EXTRACT:
Principle 4: Perceptible Information

Principle 4 demands that a design clearly and effectively communicate all information necessary for the user, regardless of ambient conditions or the user’s sensory abilities. Guidelines that support this principle include the following:

  • Use different modes of communication—including pictorial and verbal information and tactile feedback—to ensure the redundant presentation of essential information.
  • Maximize the legibility of essential information by ensuring adequate contrast between essential information and its background.
  • Differentiate elements in ways that make it easy for people to describe them—for example, when giving instruction or directions.
  • Provide compatibility with a variety of techniques and devices that people with sensory limitations use.

Mapping UXD Principles to UDP 4: Perceptible Information

The following UXD principles map to UDP 4:

  • Effective presentation—Presenting information in meaningful ways aids users’ comprehension of that information.
  • Thorough testing—Test the usability and accessibility of your visual designs as thoroughly as you do your interactive designs.
  • Reporting status—Keep status information up to date and within view.
  • Following standards—Consistently adhere to standards such as the Web Content Accessibility Guidelines (WCAG).
  • Providing secondary visual cues—Whenever you use color to convey information in a user interface, always provide clear, secondary cues that convey the same information to users who cannot see the colors.

SOURCE MATERIAL:

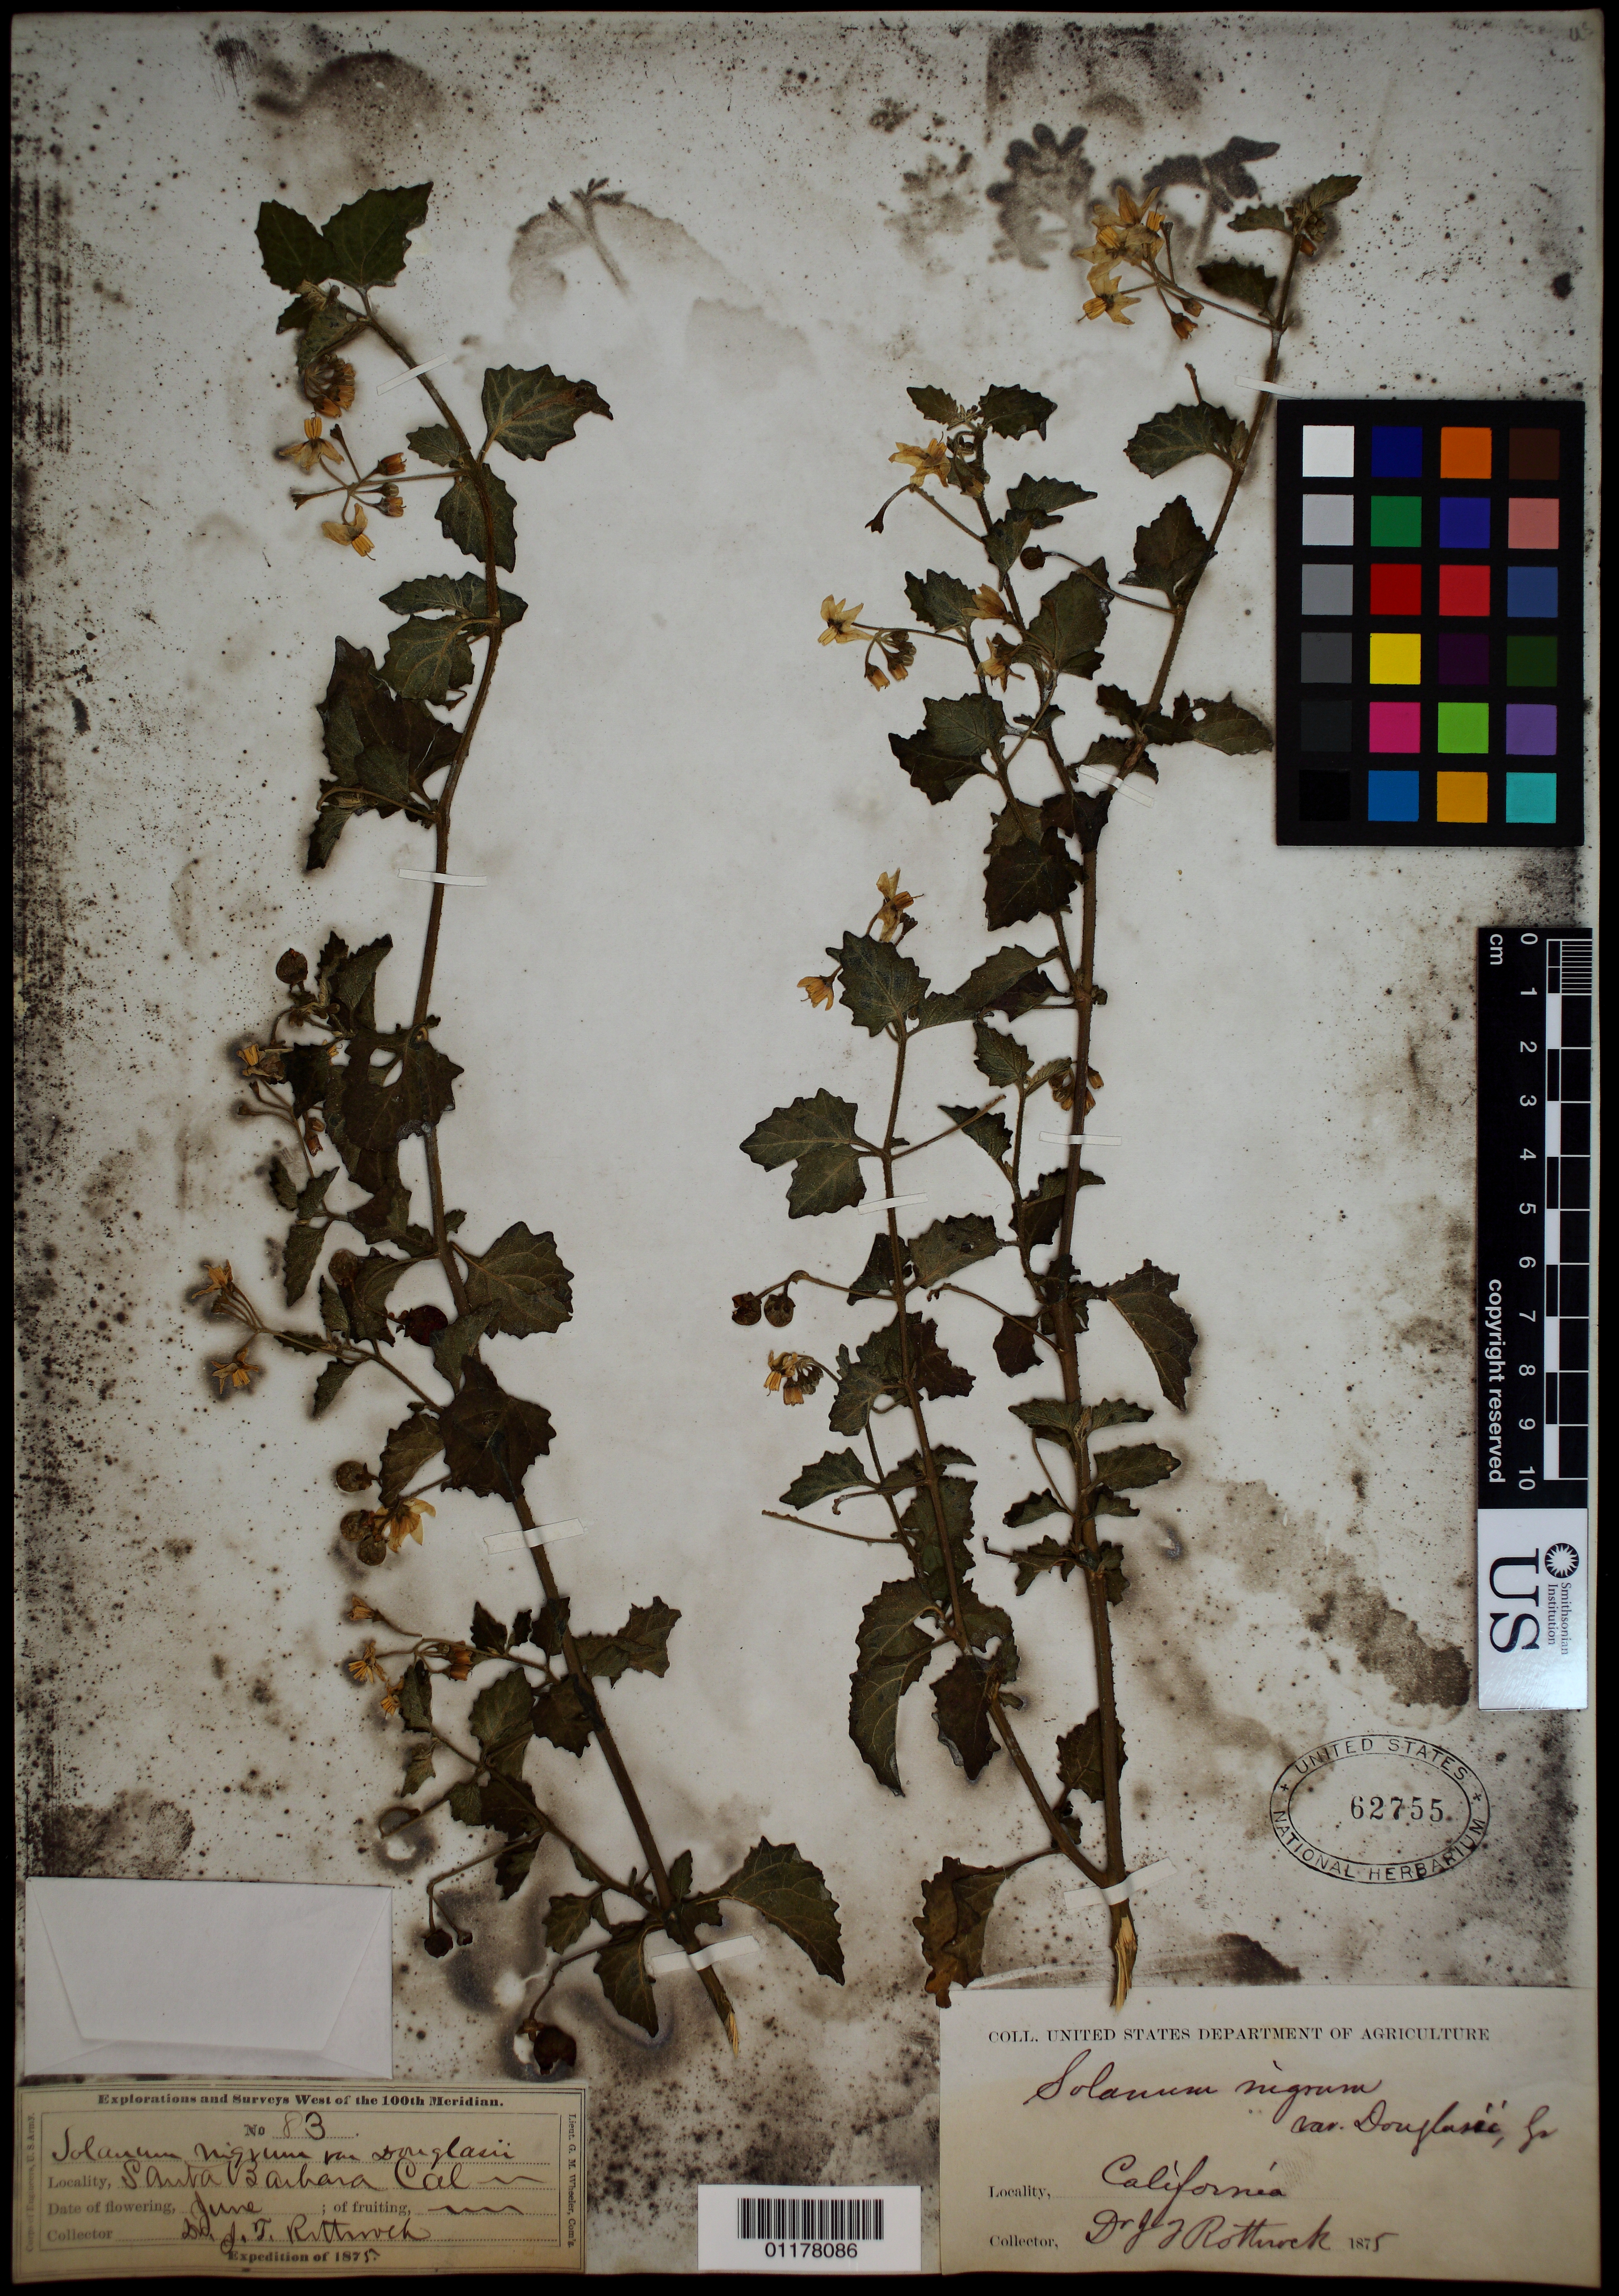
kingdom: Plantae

EXERCISE INSTRUCTIONS:
1: In the Perceptible Information text, what standard is given as an example under following standards?
2: Duplicate everything in the Perceptible Information text from "Principle 4 demands" down to "sensory limitations use.".
3: Do these statements agree with the Perceptible Information text? (a) Color may convey information on its own without any secondary cue. (b) Essential information should contrast adequately with its background. (c) Status information should be kept up to date and within view.

RESPONSES:
1: The Web Content Accessibility Guidelines (WCAG).

2:
Principle 4 demands that a design clearly and effectively communicate all information necessary for the user, regardless of ambient conditions or the user’s sensory abilities. Guidelines that support this principle include the following:

  • Use different modes of communication—including pictorial and verbal information and tactile feedback—to ensure the redundant presentation of essential information.
  • Maximize the legibility of essential information by ensuring adequate contrast between essential information and its background.
  • Differentiate elements in ways that make it easy for people to describe them—for example, when giving instruction or directions.
  • Provide compatibility with a variety of techniques and devices that people with sensory limitations use.

3:
(a) No: "always provide clear, secondary cues that convey the same information to users who cannot see the colors."
(b) Yes: "ensuring adequate contrast between essential information and its background."
(c) Yes: "Keep status information up to date and within view."